■ **What to produce**
Go through the listing below. Copy each line that has the string "psychical".

■ **Extracted records**
◆ ◆ ◆ ◆ ◆ ◆ ◆

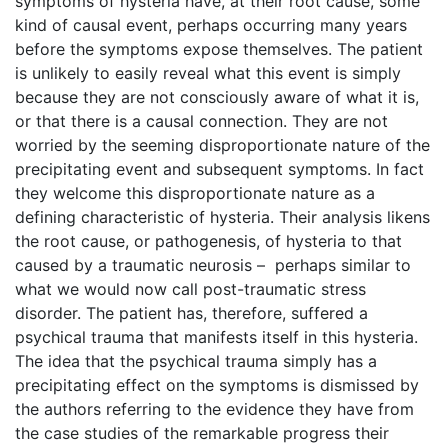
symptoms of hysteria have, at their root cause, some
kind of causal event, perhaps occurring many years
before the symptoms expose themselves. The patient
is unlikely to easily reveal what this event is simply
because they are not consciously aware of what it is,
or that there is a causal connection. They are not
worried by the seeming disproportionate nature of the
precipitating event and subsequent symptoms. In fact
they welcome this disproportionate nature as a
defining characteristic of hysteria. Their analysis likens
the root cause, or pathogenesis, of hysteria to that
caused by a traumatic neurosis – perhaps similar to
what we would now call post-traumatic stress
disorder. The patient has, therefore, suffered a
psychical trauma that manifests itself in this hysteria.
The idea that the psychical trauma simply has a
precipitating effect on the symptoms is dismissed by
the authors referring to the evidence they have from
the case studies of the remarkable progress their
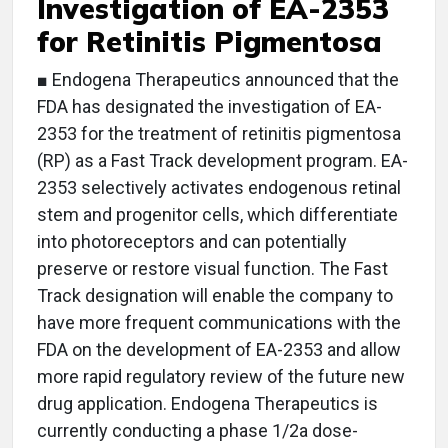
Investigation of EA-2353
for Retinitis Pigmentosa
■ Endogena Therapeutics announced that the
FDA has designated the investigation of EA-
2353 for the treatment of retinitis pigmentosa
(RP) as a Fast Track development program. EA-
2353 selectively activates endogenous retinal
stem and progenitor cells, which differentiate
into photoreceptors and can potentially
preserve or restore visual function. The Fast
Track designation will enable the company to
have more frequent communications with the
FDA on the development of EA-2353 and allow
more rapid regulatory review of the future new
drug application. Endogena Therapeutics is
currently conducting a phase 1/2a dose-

◆ ◆ ◆ ◆ ◆ ◆ ◆

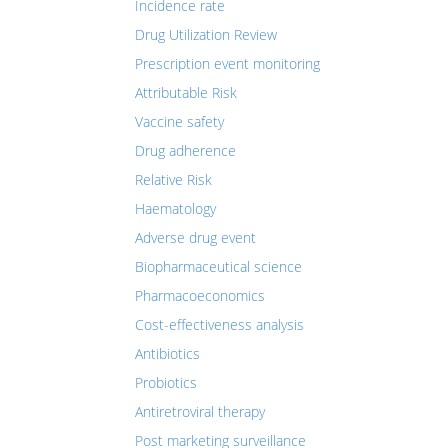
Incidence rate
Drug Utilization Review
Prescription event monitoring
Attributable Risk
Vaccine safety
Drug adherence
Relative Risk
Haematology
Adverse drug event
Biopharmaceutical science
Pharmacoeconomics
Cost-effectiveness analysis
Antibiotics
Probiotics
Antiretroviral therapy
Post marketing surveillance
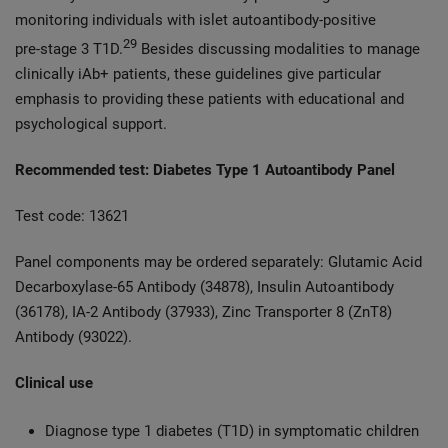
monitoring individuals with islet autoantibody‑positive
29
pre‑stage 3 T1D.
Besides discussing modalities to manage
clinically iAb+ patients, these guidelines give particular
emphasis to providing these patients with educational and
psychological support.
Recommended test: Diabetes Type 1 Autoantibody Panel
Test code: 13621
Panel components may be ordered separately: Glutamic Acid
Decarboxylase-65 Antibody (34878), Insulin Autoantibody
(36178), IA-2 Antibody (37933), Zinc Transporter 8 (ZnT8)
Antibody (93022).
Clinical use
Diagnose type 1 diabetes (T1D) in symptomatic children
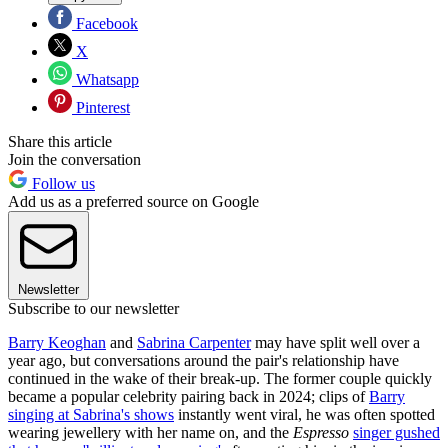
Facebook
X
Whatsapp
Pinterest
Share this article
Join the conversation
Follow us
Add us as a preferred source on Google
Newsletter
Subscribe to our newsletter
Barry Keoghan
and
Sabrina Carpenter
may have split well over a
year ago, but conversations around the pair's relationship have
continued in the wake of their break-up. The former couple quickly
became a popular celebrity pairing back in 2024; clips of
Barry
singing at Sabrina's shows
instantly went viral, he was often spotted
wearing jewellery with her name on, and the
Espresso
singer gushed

◆ ◆ ◆ ◆ ◆ ◆ ◆

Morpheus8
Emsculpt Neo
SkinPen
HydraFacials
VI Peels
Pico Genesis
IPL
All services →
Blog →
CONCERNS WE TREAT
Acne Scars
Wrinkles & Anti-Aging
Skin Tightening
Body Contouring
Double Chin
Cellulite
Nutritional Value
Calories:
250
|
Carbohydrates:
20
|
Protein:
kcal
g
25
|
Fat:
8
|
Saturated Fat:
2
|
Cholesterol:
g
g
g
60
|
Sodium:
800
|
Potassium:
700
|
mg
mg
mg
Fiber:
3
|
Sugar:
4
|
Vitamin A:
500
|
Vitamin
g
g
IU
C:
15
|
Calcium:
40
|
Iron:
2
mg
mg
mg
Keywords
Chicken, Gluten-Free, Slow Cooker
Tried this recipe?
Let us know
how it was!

◆ ◆ ◆ ◆ ◆ ◆ ◆

■ **Written solution**
psychical trauma that manifests itself in this hysteria.
The idea that the psychical trauma simply has a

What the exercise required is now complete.